For distributed teams, this can be easily done virtually. Rather than a structured meeting, an onboarding meet and greet can have a less rigid agenda as an opportunity for the new hire to get a better feel of the company’s culture and learn more about the people they’ll be working with.
Goal setting session
The goal-setting session is the transition between onboarding and training. This part of the process is where the immediate manager and new hire discuss short-term and long-term goals for the position.
Once done, this goal-setting session can provide new hires with a clear idea of their role and how they can contribute to their professional growth, and team success will help the company.
It will also help them understand the need to undergo comprehensive training.
Comprehensive training for new hires
Proper training is essential for employees to be successful in their roles and contribute to the organization’s success.
As part of the onboarding process, employers should create a comprehensive and well-thought-out training plan where new hires can maximize their potential as quickly as possible.
Introduction to company-wide tools
The first training should cover the company’s tools, including timekeeping and project management tools.
This part of the training is essential and can help ensure the new hires have the knowledge they need to navigate the company’s system.
There are roles that require more specialized training.
For example, if you have a remote marketing assistant, training them on the marketing essentials like your branding guidelines, content creation process, and marketing software or tools is best.
Assign a hands-on task
Once their onboarding sessions are complete, you can assign a hands-on task to see how well the new hire can retain the information from their sessions.
This is the best way for new hires to immediately apply their training while getting enough supervision and support when needed.

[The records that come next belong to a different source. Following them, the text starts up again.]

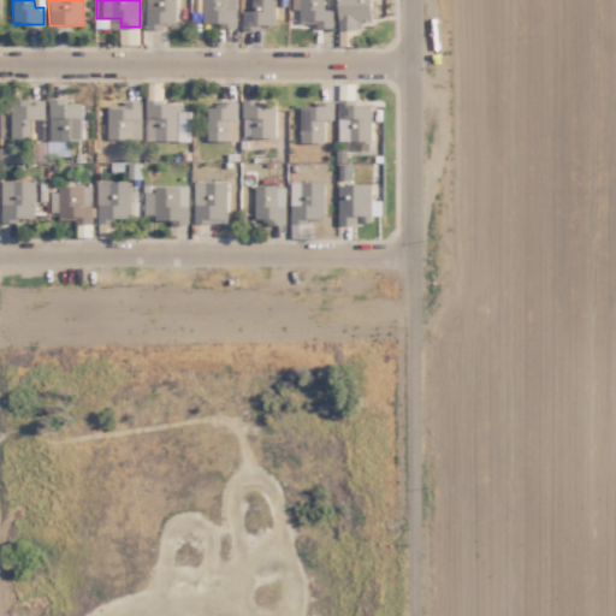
[(146,0),(147,28),(178,28),(177,0),(146,0)]
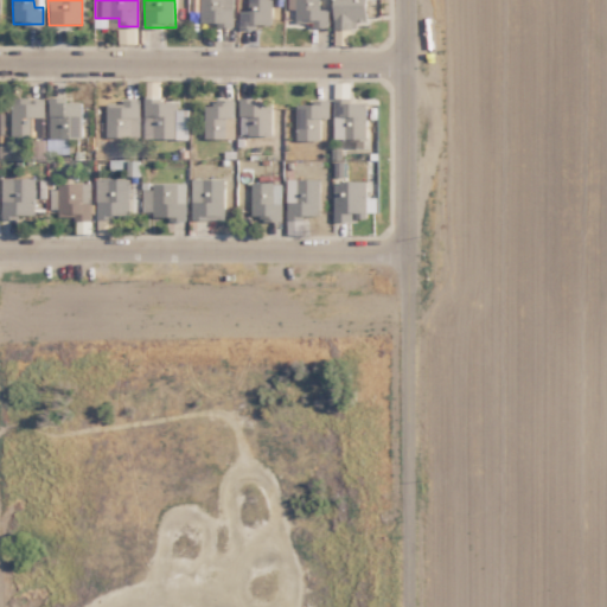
[(199,0),(199,21),(216,23),(216,27),(232,27),(232,0),(199,0)]
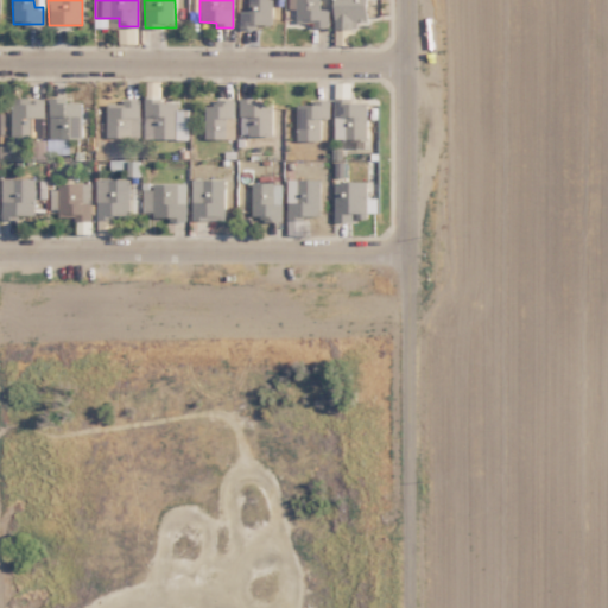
[(272,26),(272,0),(248,0),(248,10),(240,10),(239,25),(272,26)]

This can help boost the new hire’s confidence and get immediate constructive feedback on their work.
Beyond onboarding: Ongoing support and open communication channels
Of course, the support should not end once the final onboarding session is through.
HR staff should provide post-onboarding check-ins. Immediate managers should include new hires in their regular one-on-one sessions and team meetings to ensure they are up-to-date with their work and progress.
It is also important to foster an environment where new hires can come forward and ask any questions.
The onboarding process can take up a lot of time, but its benefits can help both new hires transition into their new role. It’s also an excellent start to a long-term relationship between employers and employees.
Employers should create an environment where employees feel supported and have access to open communication channels with their colleagues and managers.